The findings point to after-meal glucose, rather than overall blood sugar, as a possible factor in long-term brain health.
Researchers examined genetic and health data from over 350,000 UK Biobank participants aged 40 to 69, focusing on fasting glucose, insulin, and blood sugar measured two hours after eating.
The team used Mendelian randomisation, a genetic method that helps test whether biological traits may play a direct role in disease risk.
People with higher after-meal glucose had a 69 per cent higher risk of Alzheimer’s disease.
This pattern, known as postprandial hyperglycaemia (elevated blood sugar after eating), stood out as a key factor.
The increased risk was not explained by overall brain shrinkage (atrophy) or white matter damage, suggesting after-meal glucose may affect the brain through other pathways not yet fully understood.

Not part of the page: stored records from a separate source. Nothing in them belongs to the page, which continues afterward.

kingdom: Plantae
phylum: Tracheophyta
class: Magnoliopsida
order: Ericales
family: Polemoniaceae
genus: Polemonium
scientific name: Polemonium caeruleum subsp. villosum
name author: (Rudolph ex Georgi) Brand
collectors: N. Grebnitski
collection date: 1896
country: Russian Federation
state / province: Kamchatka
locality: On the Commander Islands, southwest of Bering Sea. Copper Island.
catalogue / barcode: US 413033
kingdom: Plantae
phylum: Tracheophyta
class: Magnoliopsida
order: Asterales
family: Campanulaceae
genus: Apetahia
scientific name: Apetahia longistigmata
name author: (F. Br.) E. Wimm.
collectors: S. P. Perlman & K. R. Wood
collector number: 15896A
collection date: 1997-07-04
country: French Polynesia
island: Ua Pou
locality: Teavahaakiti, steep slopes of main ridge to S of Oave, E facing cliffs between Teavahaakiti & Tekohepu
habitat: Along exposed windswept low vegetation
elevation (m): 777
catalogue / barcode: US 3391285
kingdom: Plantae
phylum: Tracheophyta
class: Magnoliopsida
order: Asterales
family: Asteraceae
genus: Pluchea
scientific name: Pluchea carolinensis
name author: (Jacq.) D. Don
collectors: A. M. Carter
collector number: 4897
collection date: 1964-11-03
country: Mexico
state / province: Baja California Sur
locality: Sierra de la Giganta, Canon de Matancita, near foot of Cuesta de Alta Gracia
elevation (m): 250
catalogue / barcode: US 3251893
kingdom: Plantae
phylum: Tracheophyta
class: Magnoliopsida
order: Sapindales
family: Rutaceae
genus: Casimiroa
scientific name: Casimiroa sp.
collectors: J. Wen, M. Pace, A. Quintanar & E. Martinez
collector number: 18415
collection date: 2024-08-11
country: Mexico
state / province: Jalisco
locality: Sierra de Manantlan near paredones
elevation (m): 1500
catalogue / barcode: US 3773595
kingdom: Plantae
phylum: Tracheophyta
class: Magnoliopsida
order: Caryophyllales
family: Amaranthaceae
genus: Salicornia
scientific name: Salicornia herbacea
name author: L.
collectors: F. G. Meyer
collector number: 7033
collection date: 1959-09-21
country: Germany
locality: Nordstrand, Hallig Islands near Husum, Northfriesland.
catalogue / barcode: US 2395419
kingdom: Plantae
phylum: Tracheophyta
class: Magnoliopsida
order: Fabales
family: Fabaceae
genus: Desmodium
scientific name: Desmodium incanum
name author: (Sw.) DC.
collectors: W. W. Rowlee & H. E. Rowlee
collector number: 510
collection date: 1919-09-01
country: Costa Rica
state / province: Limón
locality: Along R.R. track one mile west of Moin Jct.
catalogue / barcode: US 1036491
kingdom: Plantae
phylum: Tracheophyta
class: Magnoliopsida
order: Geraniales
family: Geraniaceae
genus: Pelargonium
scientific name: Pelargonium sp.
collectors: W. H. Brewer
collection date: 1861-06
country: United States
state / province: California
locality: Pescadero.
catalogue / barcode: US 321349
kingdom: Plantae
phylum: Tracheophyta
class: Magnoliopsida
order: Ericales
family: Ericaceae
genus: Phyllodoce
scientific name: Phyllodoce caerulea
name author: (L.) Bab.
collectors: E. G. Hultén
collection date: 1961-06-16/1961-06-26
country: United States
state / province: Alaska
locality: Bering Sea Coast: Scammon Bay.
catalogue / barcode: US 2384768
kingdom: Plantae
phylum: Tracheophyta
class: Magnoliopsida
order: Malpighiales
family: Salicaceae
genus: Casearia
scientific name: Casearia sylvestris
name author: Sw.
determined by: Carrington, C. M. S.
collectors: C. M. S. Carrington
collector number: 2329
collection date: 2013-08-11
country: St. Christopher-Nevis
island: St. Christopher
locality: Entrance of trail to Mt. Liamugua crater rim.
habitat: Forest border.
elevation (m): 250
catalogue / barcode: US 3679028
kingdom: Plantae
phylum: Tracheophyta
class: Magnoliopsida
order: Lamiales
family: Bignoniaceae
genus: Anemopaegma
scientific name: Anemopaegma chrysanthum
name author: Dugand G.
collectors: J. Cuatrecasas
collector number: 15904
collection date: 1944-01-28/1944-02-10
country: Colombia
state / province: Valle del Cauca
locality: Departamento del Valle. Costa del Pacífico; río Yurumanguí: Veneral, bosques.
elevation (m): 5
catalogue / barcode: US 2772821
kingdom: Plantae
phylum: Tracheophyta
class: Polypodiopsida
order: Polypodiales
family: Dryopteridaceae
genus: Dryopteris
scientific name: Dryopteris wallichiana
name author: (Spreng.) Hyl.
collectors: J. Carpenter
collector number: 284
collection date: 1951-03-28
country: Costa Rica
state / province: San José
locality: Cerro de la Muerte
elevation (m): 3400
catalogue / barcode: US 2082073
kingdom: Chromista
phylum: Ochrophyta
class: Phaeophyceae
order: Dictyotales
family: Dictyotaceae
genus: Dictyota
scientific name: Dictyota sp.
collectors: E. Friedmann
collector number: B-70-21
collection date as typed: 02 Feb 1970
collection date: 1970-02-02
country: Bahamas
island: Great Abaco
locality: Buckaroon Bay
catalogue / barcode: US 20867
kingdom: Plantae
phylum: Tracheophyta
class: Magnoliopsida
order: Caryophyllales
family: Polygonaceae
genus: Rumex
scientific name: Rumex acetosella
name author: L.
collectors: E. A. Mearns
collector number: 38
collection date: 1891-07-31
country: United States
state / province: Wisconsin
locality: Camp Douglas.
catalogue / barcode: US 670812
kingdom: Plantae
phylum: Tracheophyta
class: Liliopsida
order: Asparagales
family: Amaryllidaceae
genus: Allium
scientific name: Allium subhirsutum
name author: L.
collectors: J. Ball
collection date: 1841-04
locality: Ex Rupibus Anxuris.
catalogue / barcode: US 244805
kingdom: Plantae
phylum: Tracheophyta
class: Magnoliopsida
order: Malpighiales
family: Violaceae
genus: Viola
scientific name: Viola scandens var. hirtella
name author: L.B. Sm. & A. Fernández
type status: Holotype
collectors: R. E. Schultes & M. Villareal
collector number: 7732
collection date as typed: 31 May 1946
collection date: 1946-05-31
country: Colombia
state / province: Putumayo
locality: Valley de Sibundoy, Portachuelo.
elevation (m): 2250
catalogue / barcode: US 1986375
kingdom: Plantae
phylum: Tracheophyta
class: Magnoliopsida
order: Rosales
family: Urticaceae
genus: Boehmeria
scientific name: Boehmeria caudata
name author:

Dr Andrew Mason, lead author, said: “This finding could help shape future prevention strategies, highlighting the importance of managing blood sugar not just overall, but specifically after meals.”
Dr Vicky Garfield, senior author, added: “We first need to replicate these results in other populations and ancestries to confirm the link and better understand the underlying biology.
“If validated, the study could pave the way for new approaches to reduce dementia risk in people with diabetes.”